Le di dos cachetes más en el culo y le grité que me respondiera.

-¡¡¡Auuu!!! ¡¡¡diiooos…!! ¡¡joder…!! ¡me encantaría…! ¡sentarme así…! ¡¡sobre su pollón!!
-¿¿Si?? ¿Te lo follarías así??
-¡¡Dioos…!! ¡¡siii…!! ¡¡dame… dame más….!! ¡¡me lo follaría así!! ¡¡joder…!! ¡¡¡hasta el fondoo!!!

Le di dos o tres azotes más… tenía las nalgas sonrojadas y no paraba de subir y bajar y le anuncié que me corría… Fue decírselo y al momento comenzar a eyacular dentro de ella, y ella llevó una de sus manos a su clítoris y se tocaba mientras yo me corría. Escuchaba con los ojos cerrados como ella gritaba “¡¡me lo follo así, joder!!”, “¡¡me follo a Edu así!!”, “¡¡Diooos!! y su cuerpo acogía más y más chorros calientes que salían de mí al tiempo que ella comenzaba su orgasmo… Se retorcía del gusto y seguía gritando aquello y su coño se fundía en una mezcla de sus fluidos y los míos… explotando ambos en dos orgasmos tremendos.

Había sido el mejor polvo en semanas. Era innegable, incluso para ella, que cada vez que fantaseábamos explotábamos en polvos incomparables.

Me quedé pensando en aquel gesto de Edu de acariciarse la polla en medio de una conversación con María, así, sin más ni más. Pudiera parecer que aquel gesto de Edu no tenía más fuerza que el hecho de haberle metido mano sobre sus bragas unos diez días antes, pero el hecho de estar ambos sobrios, en la playa, a plena luz del día… que Edu se comportara así y que ella no se escandalizase ni le cortase… quizás hasta se había ruborizado o se había sentido deseada… Vamos, es que me parecía incluso más excitante y hasta un mayor paso adelante que el hecho de haberle metido mano con unas copas. Tampoco es que fuera exactamente una cuestión de ser una cosa más que otra sino que era sin duda una gran noticia solo por el hecho de que fueran pasando cosas entre ellos dos sin que yo tuviera que pedir nada o participar activamente en nada.

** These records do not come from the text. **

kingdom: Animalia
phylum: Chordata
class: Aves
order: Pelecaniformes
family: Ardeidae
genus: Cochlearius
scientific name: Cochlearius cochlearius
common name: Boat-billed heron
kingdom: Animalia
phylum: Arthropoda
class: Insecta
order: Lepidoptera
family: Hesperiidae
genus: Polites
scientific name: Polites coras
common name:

A media mañana del día siguiente María me escribió diciéndome que, al igual que el miércoles, iba a comer con ellos en su apartamento. En un par de semanas se había convertido en algo normal. Ella estaba haciendo la bolsa de la playa y le pregunté qué bikinis iba a llevar, su respuesta no me convenció demasiado.

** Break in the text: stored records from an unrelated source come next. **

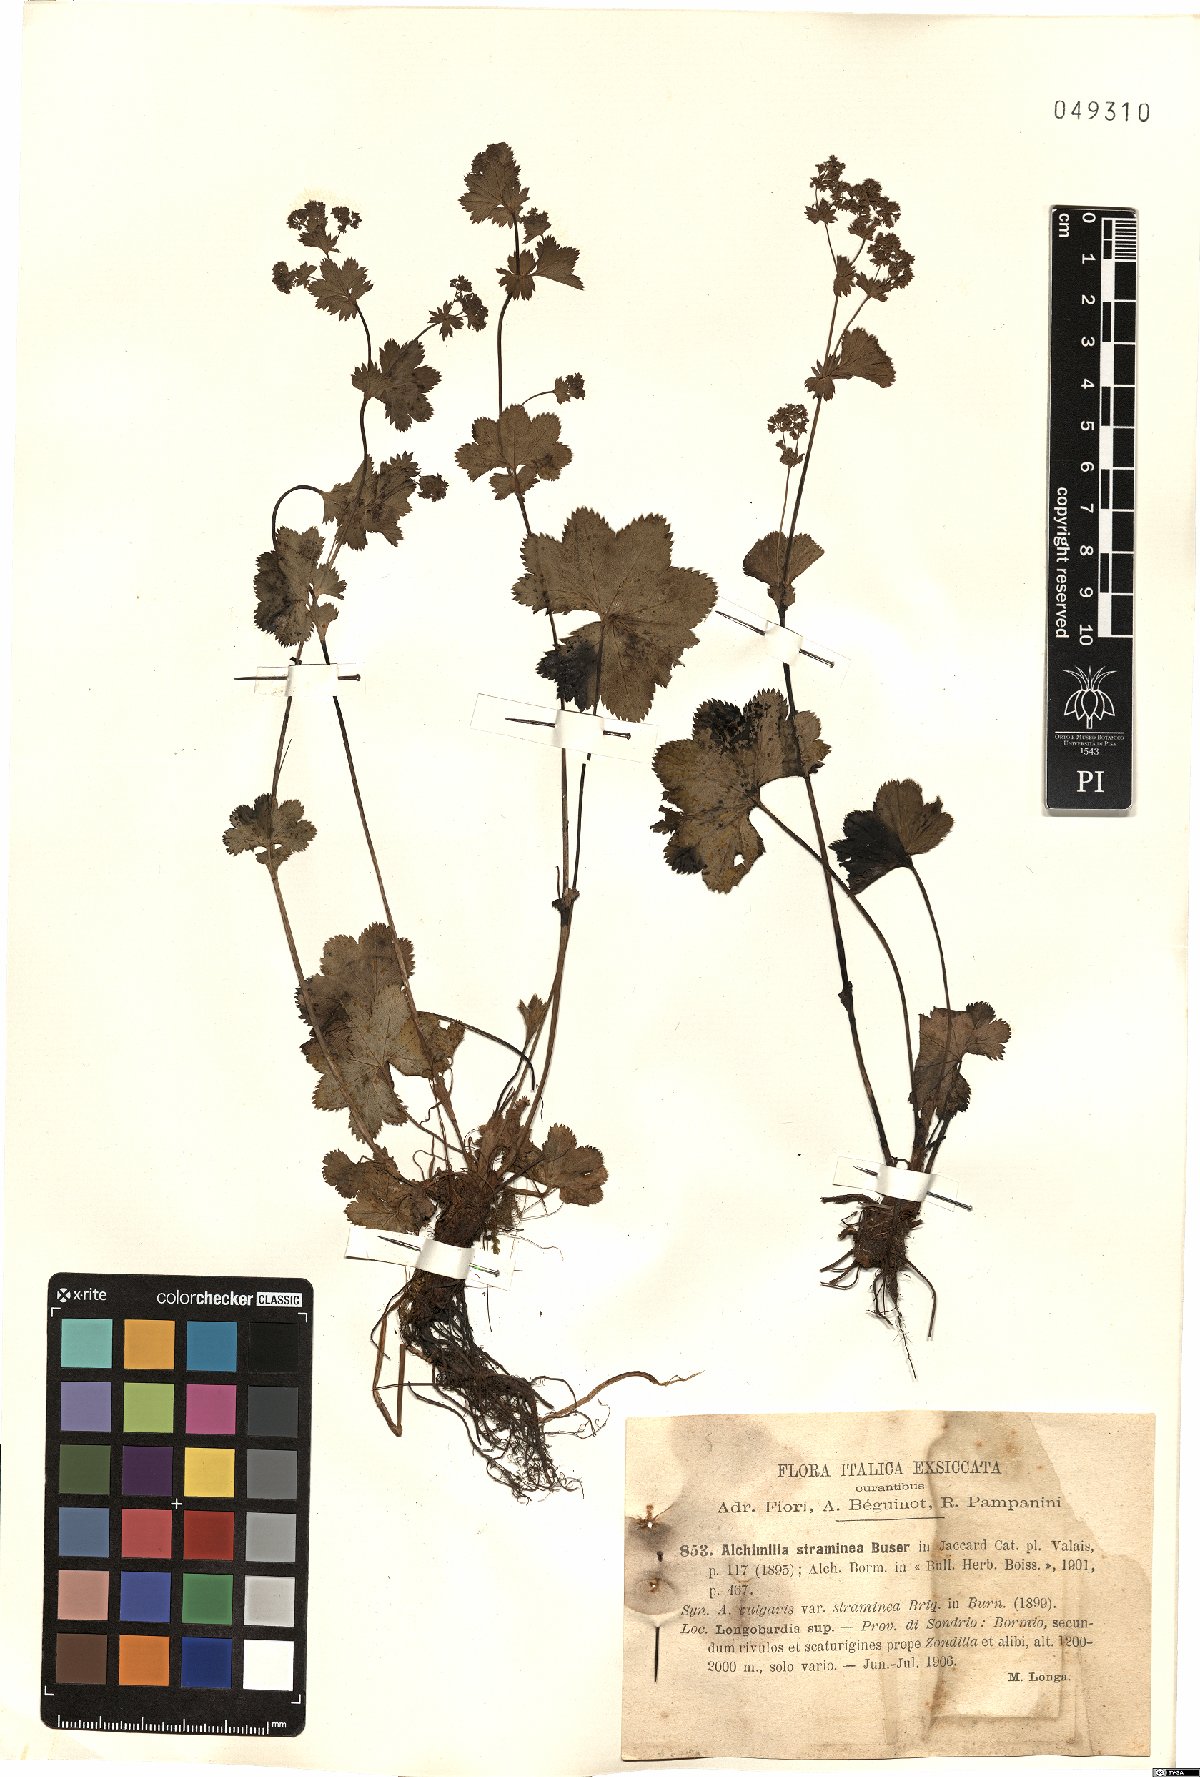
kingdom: Plantae
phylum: Tracheophyta
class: Magnoliopsida
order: Rosales
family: Rosaceae
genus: Alchemilla
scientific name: Alchemilla straminea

-Deberías llevar el rojo de triángulos, aquel que llevaste al balneario aquel día.
-Jaja, ya te gustaría…
-Te lo digo en serio… sería mortal…
-Olvídate…
-Venga, María… tú mételo en la bolsa… ya decidirás allí si te lo acabas poniendo.
-Jaja… vale, lo llevo… pero creeme que no me lo voy a poner.